EXERCISE DETAILS: Repeat every entry word for word, but leave the images out of your copy.
[start MATERIAL PROVIDED]
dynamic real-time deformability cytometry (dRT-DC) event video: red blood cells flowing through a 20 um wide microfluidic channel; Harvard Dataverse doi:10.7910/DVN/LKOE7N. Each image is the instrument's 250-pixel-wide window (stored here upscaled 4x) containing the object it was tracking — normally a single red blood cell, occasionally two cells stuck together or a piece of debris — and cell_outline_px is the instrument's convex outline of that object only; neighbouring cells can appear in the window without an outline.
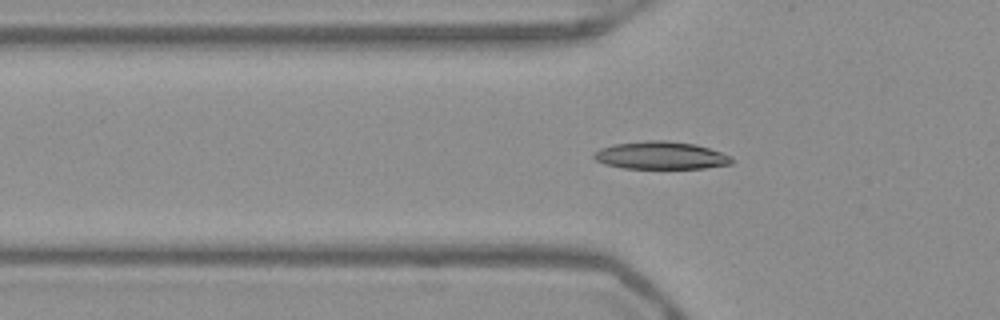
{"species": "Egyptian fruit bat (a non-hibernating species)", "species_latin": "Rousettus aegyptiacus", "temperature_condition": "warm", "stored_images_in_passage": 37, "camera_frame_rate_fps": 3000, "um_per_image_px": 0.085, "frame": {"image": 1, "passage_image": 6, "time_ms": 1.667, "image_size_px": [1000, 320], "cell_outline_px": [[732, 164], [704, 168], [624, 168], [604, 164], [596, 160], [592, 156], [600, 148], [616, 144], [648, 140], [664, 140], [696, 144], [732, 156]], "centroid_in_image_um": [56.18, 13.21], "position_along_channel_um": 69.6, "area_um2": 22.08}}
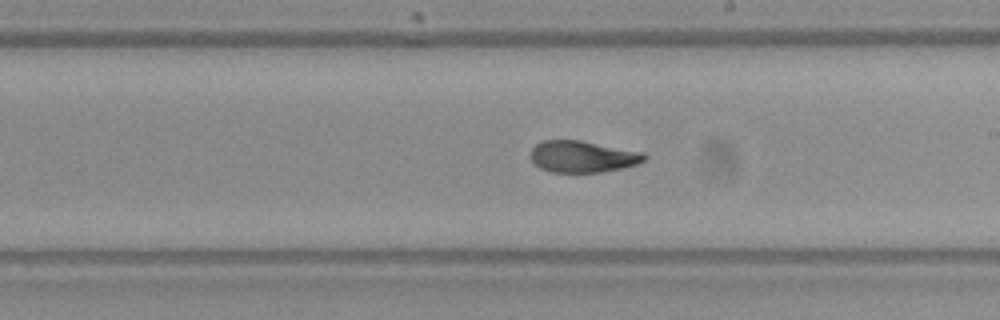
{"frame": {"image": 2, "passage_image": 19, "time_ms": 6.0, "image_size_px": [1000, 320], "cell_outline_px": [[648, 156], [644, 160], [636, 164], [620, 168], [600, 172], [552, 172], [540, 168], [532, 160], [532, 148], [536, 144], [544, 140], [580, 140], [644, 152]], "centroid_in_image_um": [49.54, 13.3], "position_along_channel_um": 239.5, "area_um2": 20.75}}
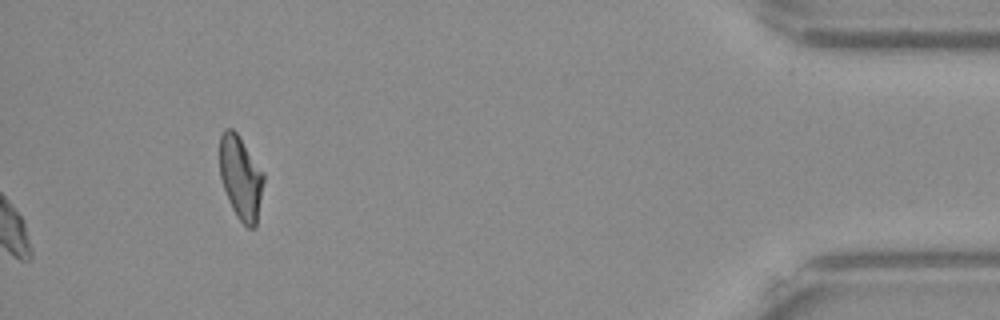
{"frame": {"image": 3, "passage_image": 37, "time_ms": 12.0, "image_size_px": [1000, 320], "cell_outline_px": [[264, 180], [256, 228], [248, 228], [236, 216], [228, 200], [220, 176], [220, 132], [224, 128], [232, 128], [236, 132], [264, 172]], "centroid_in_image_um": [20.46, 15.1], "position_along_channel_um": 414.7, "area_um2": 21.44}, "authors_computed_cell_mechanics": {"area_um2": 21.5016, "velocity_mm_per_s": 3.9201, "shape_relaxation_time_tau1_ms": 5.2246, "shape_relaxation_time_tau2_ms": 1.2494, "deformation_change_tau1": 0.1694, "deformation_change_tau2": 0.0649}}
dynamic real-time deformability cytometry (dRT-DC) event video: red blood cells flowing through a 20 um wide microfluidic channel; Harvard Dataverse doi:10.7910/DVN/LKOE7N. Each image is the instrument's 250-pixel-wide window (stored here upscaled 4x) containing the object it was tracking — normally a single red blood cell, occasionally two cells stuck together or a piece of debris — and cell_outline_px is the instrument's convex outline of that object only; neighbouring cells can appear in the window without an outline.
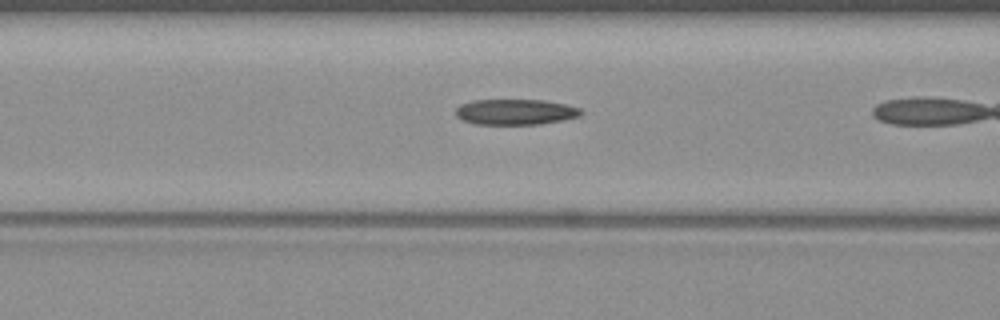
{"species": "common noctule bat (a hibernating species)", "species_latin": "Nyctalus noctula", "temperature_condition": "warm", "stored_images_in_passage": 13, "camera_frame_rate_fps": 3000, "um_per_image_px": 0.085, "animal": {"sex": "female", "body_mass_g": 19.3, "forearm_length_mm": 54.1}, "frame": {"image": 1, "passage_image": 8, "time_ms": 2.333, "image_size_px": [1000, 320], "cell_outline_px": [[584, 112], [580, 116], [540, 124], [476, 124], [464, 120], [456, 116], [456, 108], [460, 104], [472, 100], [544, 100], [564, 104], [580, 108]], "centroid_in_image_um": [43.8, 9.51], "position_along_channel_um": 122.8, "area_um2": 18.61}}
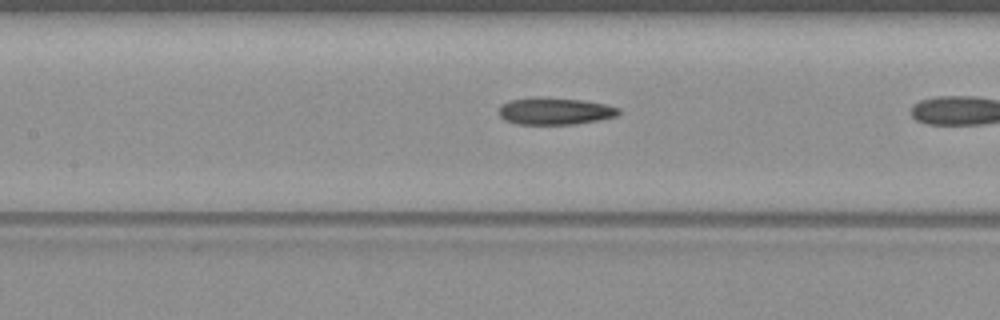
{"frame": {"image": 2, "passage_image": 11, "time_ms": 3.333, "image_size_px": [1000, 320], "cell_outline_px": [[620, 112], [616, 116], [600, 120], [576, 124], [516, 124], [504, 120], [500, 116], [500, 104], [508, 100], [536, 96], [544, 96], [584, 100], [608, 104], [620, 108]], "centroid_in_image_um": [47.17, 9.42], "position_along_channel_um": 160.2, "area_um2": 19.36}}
[end MATERIAL PROVIDED]
WRITTEN ANSWER:
dynamic real-time deformability cytometry (dRT-DC) event video: red blood cells flowing through a 20 um wide microfluidic channel; Harvard Dataverse doi:10.7910/DVN/LKOE7N. Each image is the instrument's 250-pixel-wide window (stored here upscaled 4x) containing the object it was tracking — normally a single red blood cell, occasionally two cells stuck together or a piece of debris — and cell_outline_px is the instrument's convex outline of that object only; neighbouring cells can appear in the window without an outline.
{"species": "Egyptian fruit bat (a non-hibernating species)", "species_latin": "Rousettus aegyptiacus", "temperature_condition": "warm", "stored_images_in_passage": 37, "camera_frame_rate_fps": 3000, "um_per_image_px": 0.085, "frame": {"image": 1, "passage_image": 6, "time_ms": 1.667, "image_size_px": [1000, 320], "cell_outline_px": [[732, 164], [704, 168], [624, 168], [604, 164], [596, 160], [592, 156], [600, 148], [616, 144], [648, 140], [664, 140], [696, 144], [732, 156]], "centroid_in_image_um": [56.18, 13.21], "position_along_channel_um": 69.6, "area_um2": 22.08}}
{"frame": {"image": 2, "passage_image": 19, "time_ms": 6.0, "image_size_px": [1000, 320], "cell_outline_px": [[648, 156], [644, 160], [636, 164], [620, 168], [600, 172], [552, 172], [540, 168], [532, 160], [532, 148], [536, 144], [544, 140], [580, 140], [644, 152]], "centroid_in_image_um": [49.54, 13.3], "position_along_channel_um": 239.5, "area_um2": 20.75}}
{"frame": {"image": 3, "passage_image": 37, "time_ms": 12.0, "image_size_px": [1000, 320], "cell_outline_px": [[264, 180], [256, 228], [248, 228], [236, 216], [228, 200], [220, 176], [220, 132], [224, 128], [232, 128], [236, 132], [264, 172]], "centroid_in_image_um": [20.46, 15.1], "position_along_channel_um": 414.7, "area_um2": 21.44}, "authors_computed_cell_mechanics": {"area_um2": 21.5016, "velocity_mm_per_s": 3.9201, "shape_relaxation_time_tau1_ms": 5.2246, "shape_relaxation_time_tau2_ms": 1.2494, "deformation_change_tau1": 0.1694, "deformation_change_tau2": 0.0649}}
dynamic real-time deformability cytometry (dRT-DC) event video: red blood cells flowing through a 20 um wide microfluidic channel; Harvard Dataverse doi:10.7910/DVN/LKOE7N. Each image is the instrument's 250-pixel-wide window (stored here upscaled 4x) containing the object it was tracking — normally a single red blood cell, occasionally two cells stuck together or a piece of debris — and cell_outline_px is the instrument's convex outline of that object only; neighbouring cells can appear in the window without an outline.
{"species": "common noctule bat (a hibernating species)", "species_latin": "Nyctalus noctula", "temperature_condition": "warm", "stored_images_in_passage": 13, "camera_frame_rate_fps": 3000, "um_per_image_px": 0.085, "animal": {"sex": "female", "body_mass_g": 19.3, "forearm_length_mm": 54.1}, "frame": {"image": 1, "passage_image": 8, "time_ms": 2.333, "image_size_px": [1000, 320], "cell_outline_px": [[584, 112], [580, 116], [540, 124], [476, 124], [464, 120], [456, 116], [456, 108], [460, 104], [472, 100], [544, 100], [564, 104], [580, 108]], "centroid_in_image_um": [43.8, 9.51], "position_along_channel_um": 122.8, "area_um2": 18.61}}
{"frame": {"image": 2, "passage_image": 11, "time_ms": 3.333, "image_size_px": [1000, 320], "cell_outline_px": [[620, 112], [616, 116], [600, 120], [576, 124], [516, 124], [504, 120], [500, 116], [500, 104], [508, 100], [536, 96], [544, 96], [584, 100], [608, 104], [620, 108]], "centroid_in_image_um": [47.17, 9.42], "position_along_channel_um": 160.2, "area_um2": 19.36}}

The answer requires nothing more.